Though most analysts believe that Bharti is in a better position than other weaker players, regulatory uncertainty continues to be the biggest overhang on the stock, which slipped 0.9% to close at Rs 271.10 on the BSE.
Steady volumes, data focus
Given the seasonality, voice traffic was down two% as compared to four% of Idea. Bharti is less impacted by seasonality than its smaller competitor, as the latter has 55% of its subscriber base in rural areas compared to Bharti’s 42%, say Goldman Sachs analysts. Minutes of usage, too, fell four% for Bharti compared to Idea’s five%. The company continues to focus on data, which as a percentage of revenues increased by 90 basis points to 5.2%. This helped its non-voice revenues (messaging and VAS revenues fell) increase by 50 basis points to 16.8%. However, for these services to contribute to profitability, tariffs especially on the 2G data plans have to increase, believe analysts.
One-off gains
Bharti’s revenues were up four% sequentially due to a favourable TDSAT order on inter connect agreements. This resulted in one-time revenue increase of Rs 586 crore. Adjusted for these, India revenues were down 1.4% while net profit was down 31% quarter-on-quarter. Net profit was also pegged back due to higher interest costs as well as a sharp jump in taxes (dividend distribution tax on dividend received from Indus). In line with the industry trend, the company, on the back of lower dealer commissions was able to curtail its selling, general and administrative costs.

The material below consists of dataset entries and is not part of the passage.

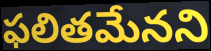
ఫలితమేనని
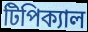
টিপিক্যাল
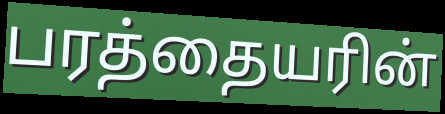
பரத்தையரின்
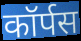
कॉर्पस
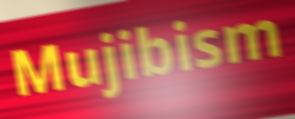
Mujibism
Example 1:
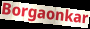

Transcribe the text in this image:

Borgaonkar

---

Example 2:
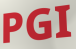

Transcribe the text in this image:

PGI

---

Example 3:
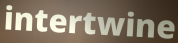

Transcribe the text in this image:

intertwine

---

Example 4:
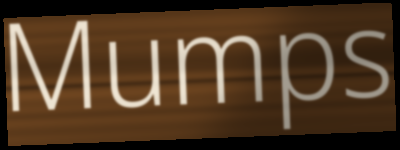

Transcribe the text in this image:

Mumps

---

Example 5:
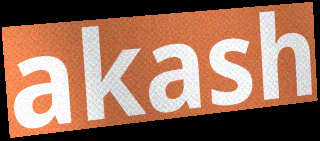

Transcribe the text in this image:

akash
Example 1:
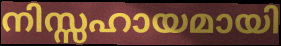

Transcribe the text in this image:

നിസ്സഹായമായി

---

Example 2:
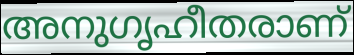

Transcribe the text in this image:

അനുഗൃഹീതരാണ്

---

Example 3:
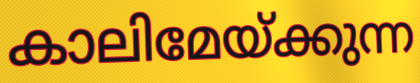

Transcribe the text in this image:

കാലിമേയ്ക്കുന്ന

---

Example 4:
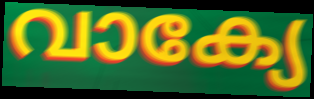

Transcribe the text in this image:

വാക്യേ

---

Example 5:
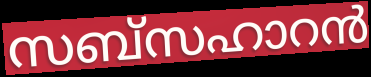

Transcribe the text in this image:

സബ്സഹാറൻ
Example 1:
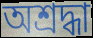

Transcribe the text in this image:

অশ্রদ্ধা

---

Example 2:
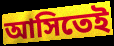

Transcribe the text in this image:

আসিতেই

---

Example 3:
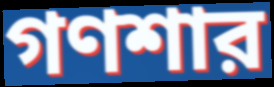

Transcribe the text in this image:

গণশার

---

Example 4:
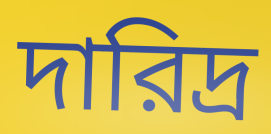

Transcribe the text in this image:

দারিদ্র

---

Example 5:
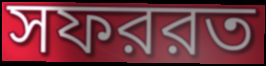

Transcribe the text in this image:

সফররত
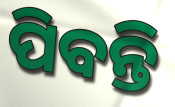
ପିବନ୍ତି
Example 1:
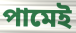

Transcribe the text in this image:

পামেই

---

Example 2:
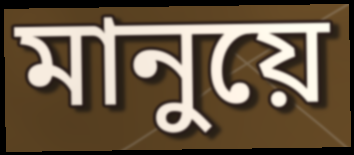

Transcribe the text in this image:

মানুয়ে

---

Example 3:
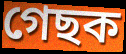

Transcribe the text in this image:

গেছক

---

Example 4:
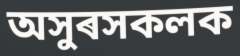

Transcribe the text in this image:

অসুৰসকলক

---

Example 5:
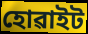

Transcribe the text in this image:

হোৱাইট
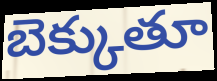
బెక్కుతూ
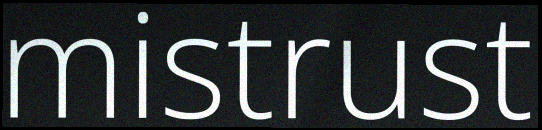
mistrust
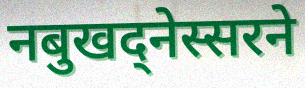
नबुखद्नेस्सरने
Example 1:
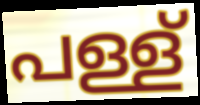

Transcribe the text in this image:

പള്ള്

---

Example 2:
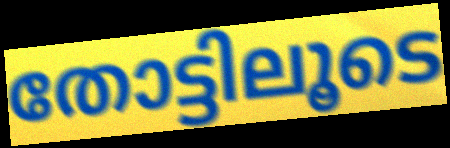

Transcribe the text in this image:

തോട്ടിലൂടെ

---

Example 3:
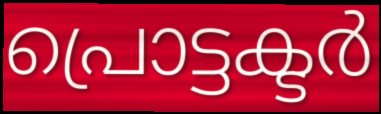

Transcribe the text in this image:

പ്രൊട്ടക്ടർ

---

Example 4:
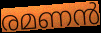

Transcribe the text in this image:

രമണൻ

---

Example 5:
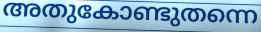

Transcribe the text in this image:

അതുകോണ്ടുതന്നെ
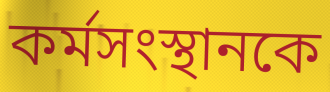
কর্মসংস্থানকে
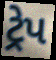
ટ્રેપ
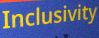
Inclusivity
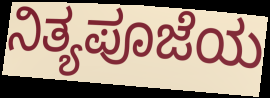
ನಿತ್ಯಪೂಜೆಯ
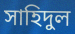
সাহিদুল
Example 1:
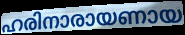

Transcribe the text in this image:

ഹരിനാരായണായ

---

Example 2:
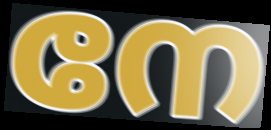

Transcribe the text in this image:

നേ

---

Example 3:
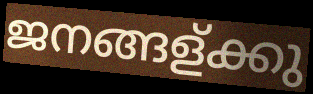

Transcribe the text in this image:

ജനങ്ങള്ക്കു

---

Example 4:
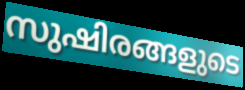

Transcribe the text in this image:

സുഷിരങ്ങളുടെ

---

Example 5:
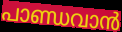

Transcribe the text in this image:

പാണ്ഡവാൻ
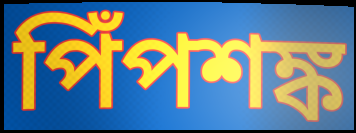
পিঁপশঙ্ক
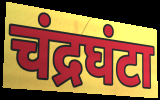
चंद्रघंटा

Good quarter for Africa biz
Bharti’s Africa operations performed better than expected as the company managed to increase traffic volumes by 20% on the back of price cuts. Though revenues per minute declined 15% higher traffic helped grow overall revenues three%. An analyst with a foreign brokerage says that the company managed to cut prices in a revenue accretive manner. Lower access charges as well as network costs helped the company post a 140 basis points rise in Ebidta margins to 27.2%.